Emily Havens is another important player in keeping the Grammy Museum on course, She joined the Cleveland Music Foundation as executive director in mid-January, having served on the foundation's board of directors since November 2011. With the new title comes more responsibility. Most recently, she's been organizing one of the foundation's largest fundraisers: an April 9 concert featuring The Band Perry in Delta State's McCool Stadium.
The Band Perry is fresh from this year's 57th Grammy Awards, where its cover of Glen Campbell's hit song "Gentle on My Mind" earned this year's award for Best Country Duo or Group Performance. This is fifth Grammy Award win for the song, which took home four trophies in 1967.
The Band Perry's first win makes the trio a logical choice for the new museum's first major event, along with the fact that the members are Ridgeland natives.
"This will be the first large concert of its kind in Cleveland, Mississippi," Havens says. "... It's actually the first concert on the Delta State football field in the history of Delta State."
Havens believes it won't be the last big show, either.
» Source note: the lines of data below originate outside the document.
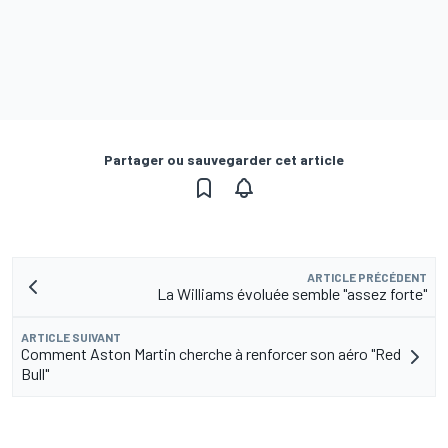
Partager ou sauvegarder cet article
ARTICLE PRÉCÉDENT
La Williams évoluée semble "assez forte"
ARTICLE SUIVANT
Comment Aston Martin cherche à renforcer son aéro "Red
Bull"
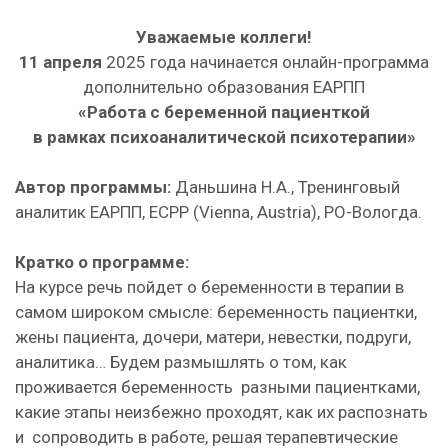
Уважаемые коллеги!
11 апреля
2025 года начинается онлайн-программа
дополнительно образования ЕАРПП
«Работа с беременной пациенткой
в рамках психоаналитической психотерапии»
Автор программы:
Даньшина Н.А., Тренинговый
аналитик ЕАРПП, ECPP (Vienna, Austria), РО-Вологда.
Кратко о программе:
На курсе речь пойдет о беременности в терапии в
самом широком смысле: беременность пациентки,
жены пациента, дочери, матери, невестки, подруги,
аналитика… Будем размышлять о том, как
проживается беременность разными пациентками,
какие этапы неизбежно проходят, как их распознать
и сопроводить в работе, решая терапевтические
The L.A. museum hosts about 90 concert events per year, and she expects the Grammy Museum® Mississippi to reach similar numbers in the coming years. The goal is for invited artists to speak with children in an educational setting during the day, and then to perform for the public that evening.
The museum will also mount quarterly temporary exhibits centered on some of history's greatest musical artists. For the museum opening, organizers will present "Stevie Ray Vaughn: Pride & Joy." In the next quarter, expect a British invasion with a special tribute to The Beatles.
With all the recent additions to the music museum arena, the Grammy Museum® Mississippi might seem late to the game, but Havens sees it as an integral piece in the state's music-tourism puzzle.
"I think that, obviously as the Grammys, this will be the hive that brings all that music together," she says. "... Country music, R&B, blues, gospel, rock-n-roll—I think all of that story will be told in the Grammy Museum."